Madame's Nightshirt
Mrs. Peperium
Marianne Dashwood was born to an extraordinary fate...She was born to overcome an affection formed so late in life as at seventeen, and with no sentiment superior to strong esteem and lively friendship, voluntarily to give her hand to another...But so it was. Instead of falling a sacrifice to an irresistible passion...she found herself at nineteen, submitting to new attachments, entering on new duties, placed in a new home, a wife, the mistress of a family... Colonel Brandon was now as happy, as all those who best loved him, believed he deserved to be;--in Marianne...her regard and her society restored his mind to animation, and his spirits to cheerfulness; and that Marianne found her own happiness in forming his....Marianne could never love by halves; and her whole heart became, in time, as much devoted to her husband, as it had once been to Willoughby.
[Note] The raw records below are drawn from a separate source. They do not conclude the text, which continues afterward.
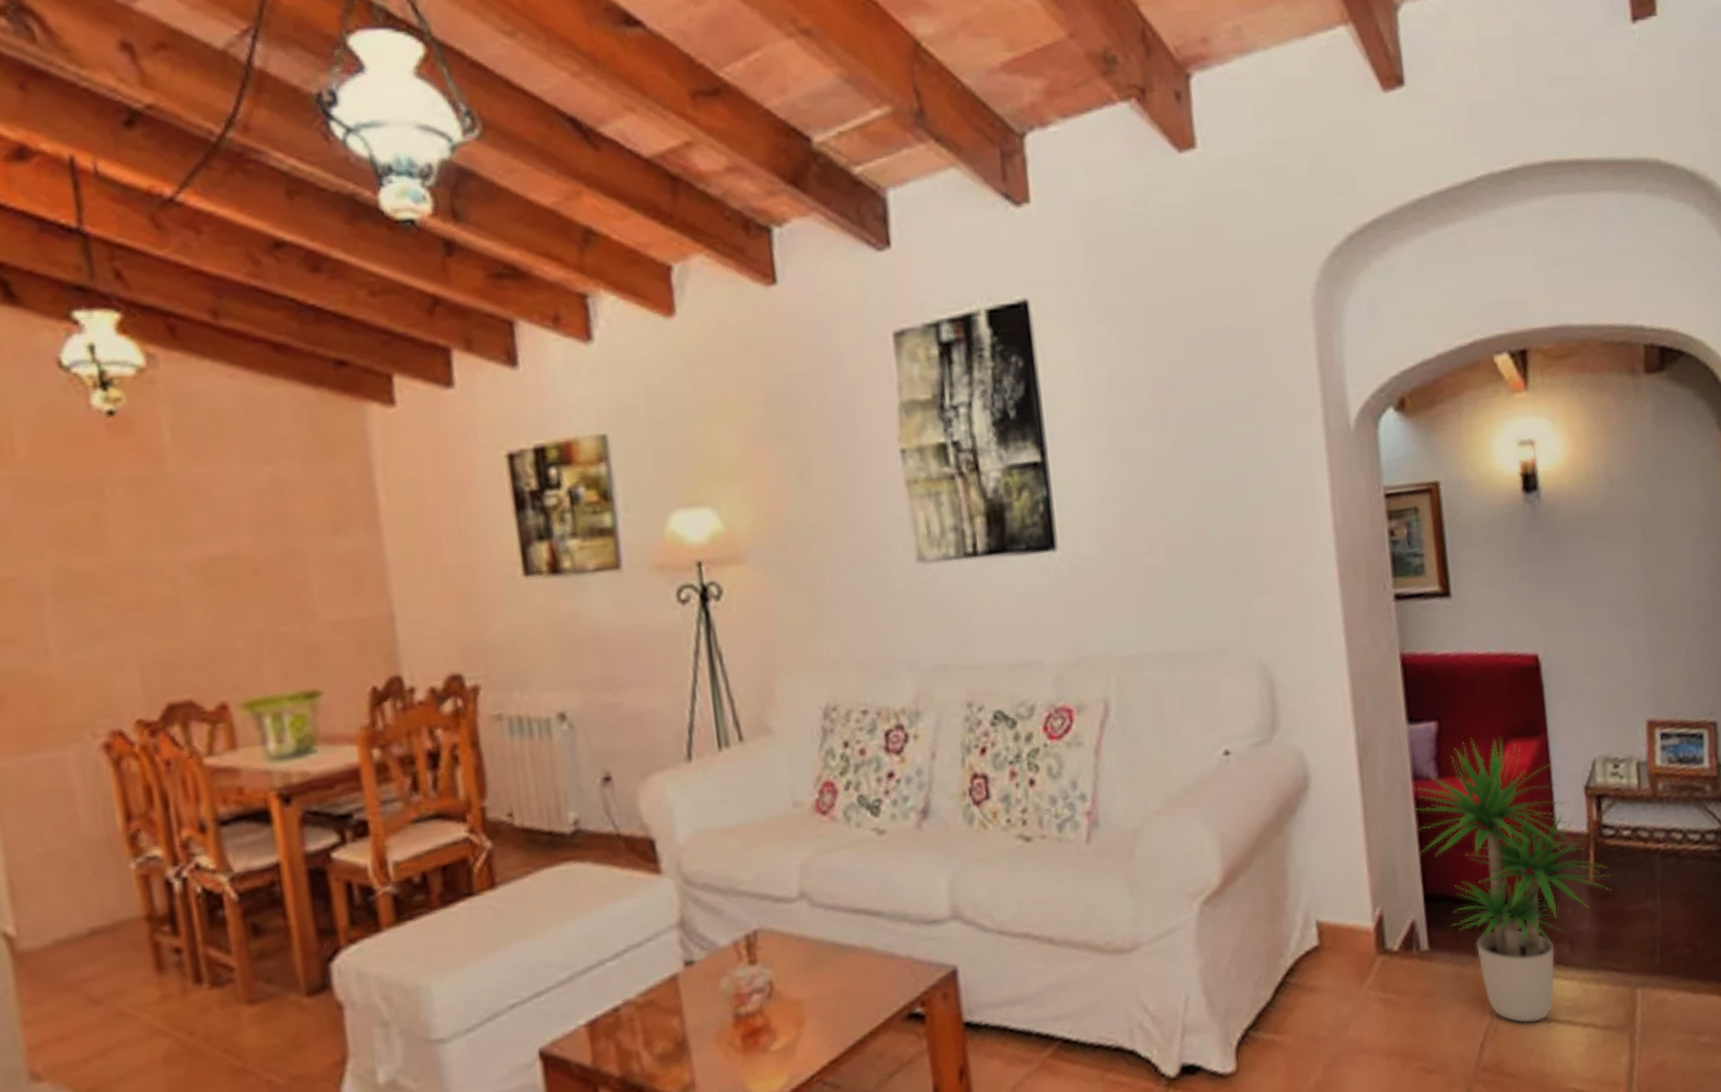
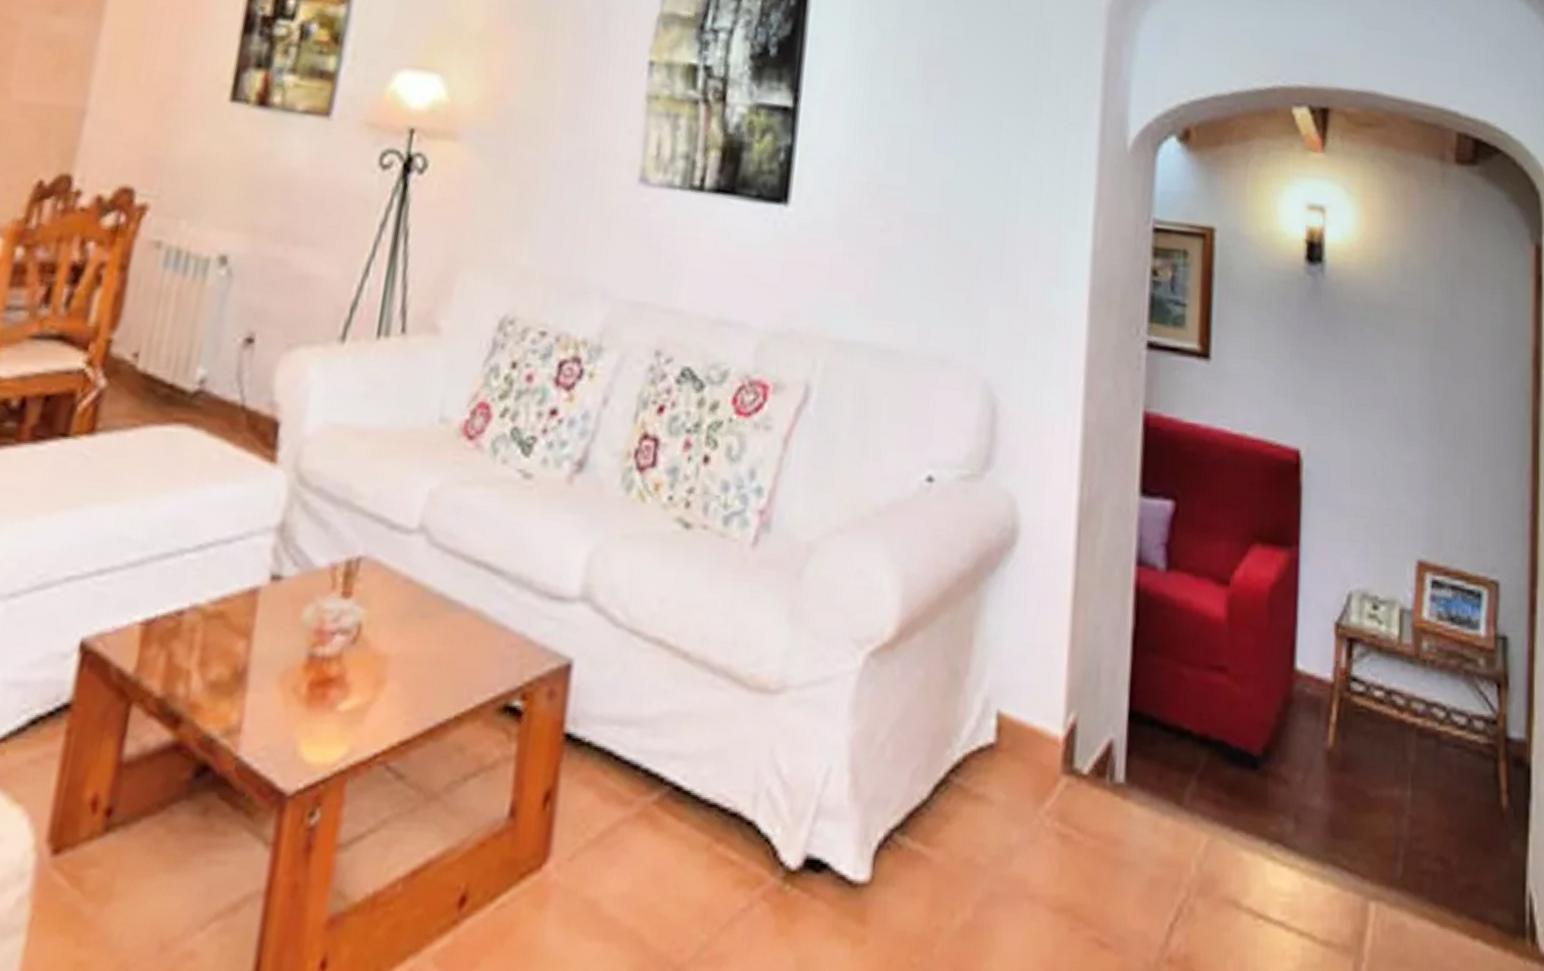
potted plant: present [1413,738,1611,1023] -> none [1128,530,1355,914]

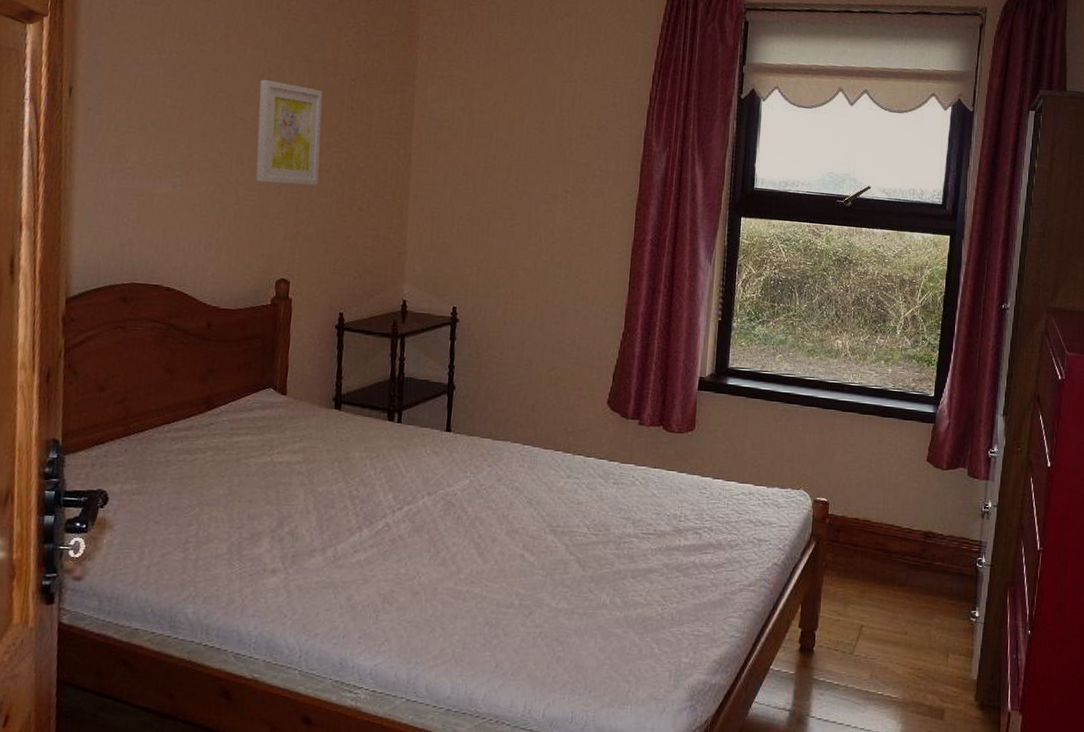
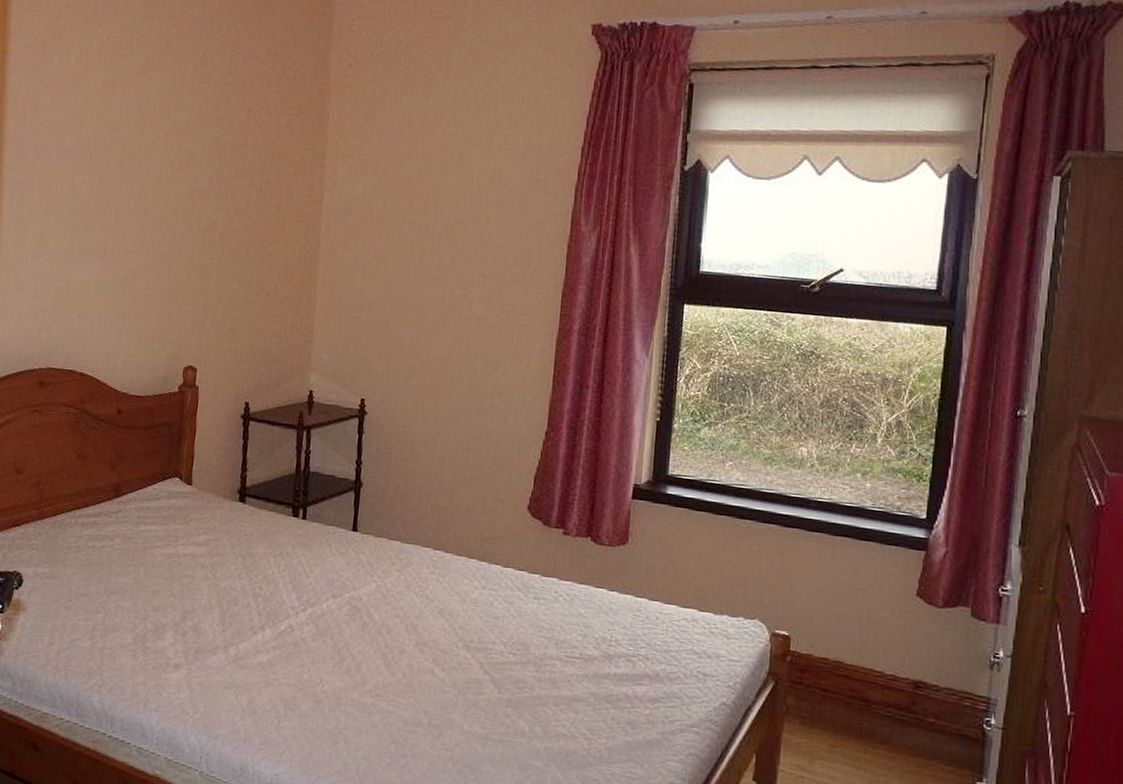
wall art: present [256,80,323,186] -> none [166,164,233,271]

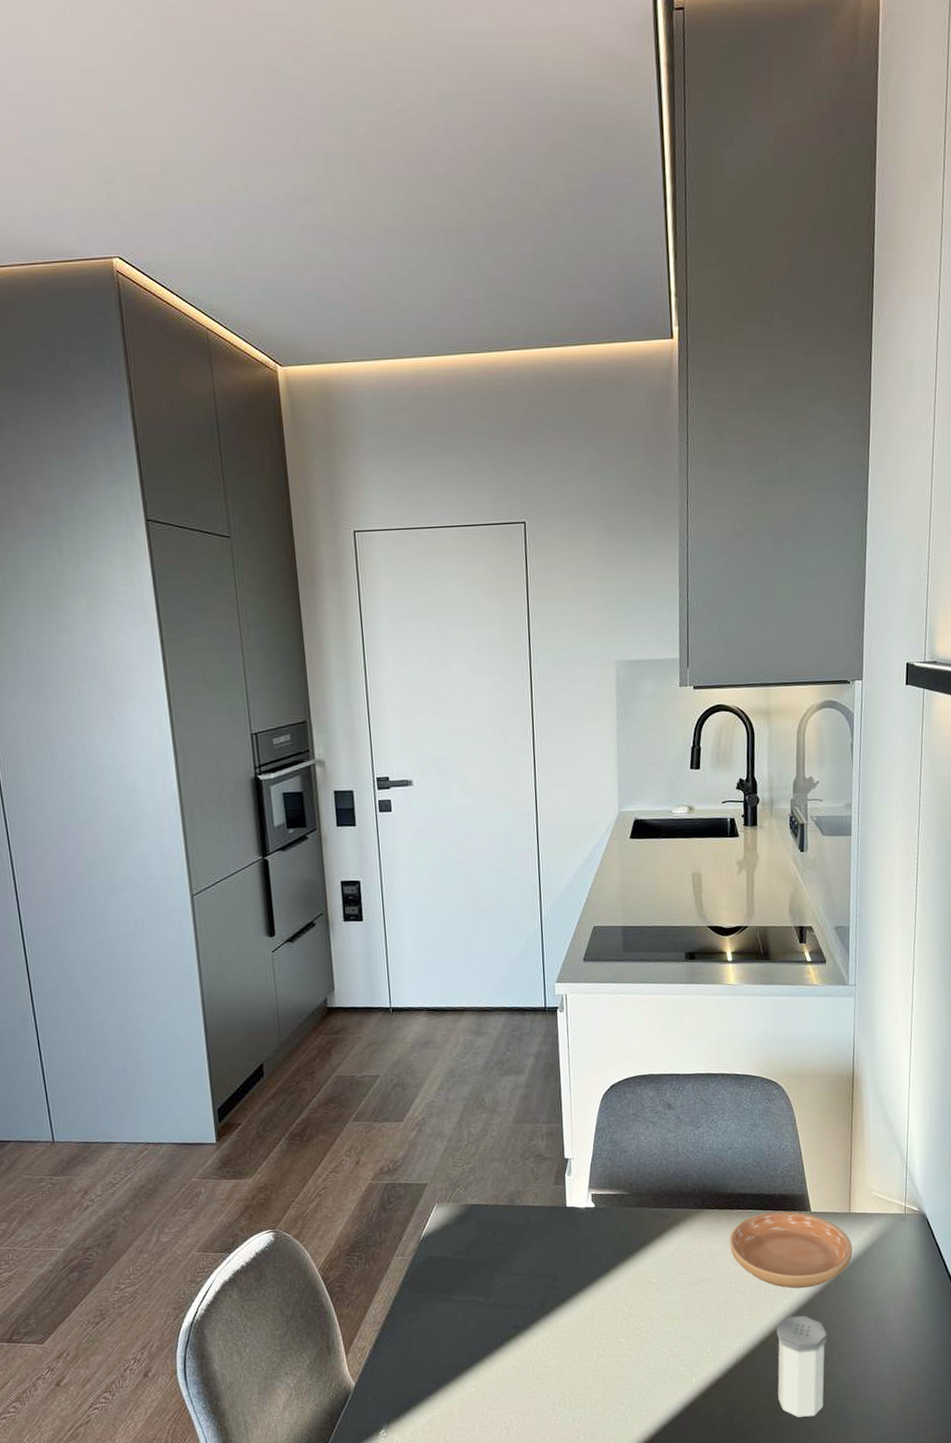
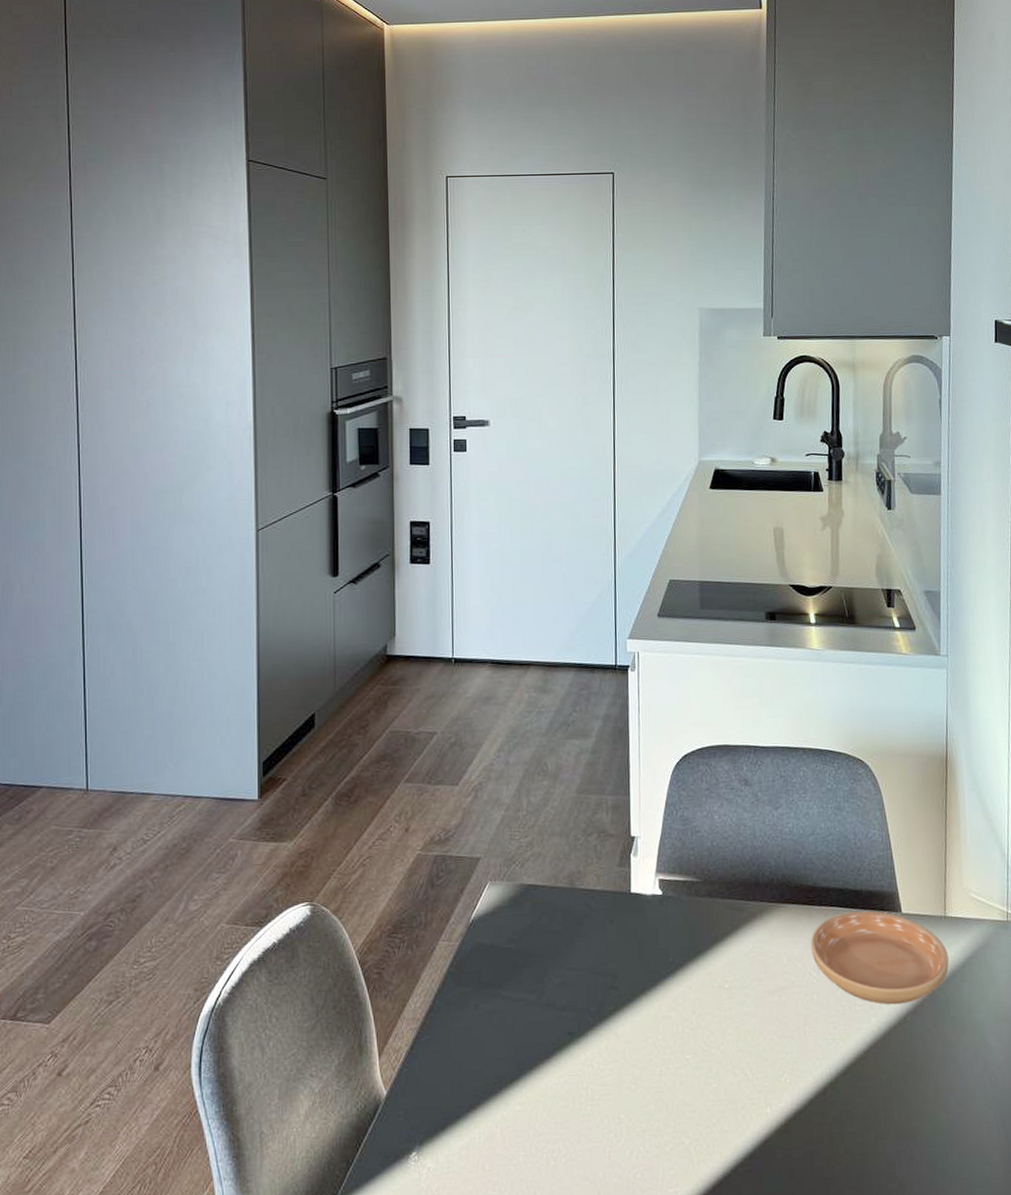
salt shaker: present [776,1315,827,1418] -> none [863,1038,921,1167]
Willoughby could not hear of her marriage without a pang; and his punishment was soon afterwards complete in the voluntary forgiveness of Mrs. Smith, who,...gave him reason for believing that had he behaved with honour towards Marianne, he might at once have been happy and rich. That his repentance of misconduct, which thus brought its own punishment, was sincere, need not be doubted...For Marianne,...he always retained that decided regard which interested him in every thing that befell her, and made her his secret standard of perfection in woman;-- and many a rising beauty would be slighted by him in after-days as bearing no comparison with Mrs. Brandon.
- Jane Austen, Sense & Sensibility, 1811.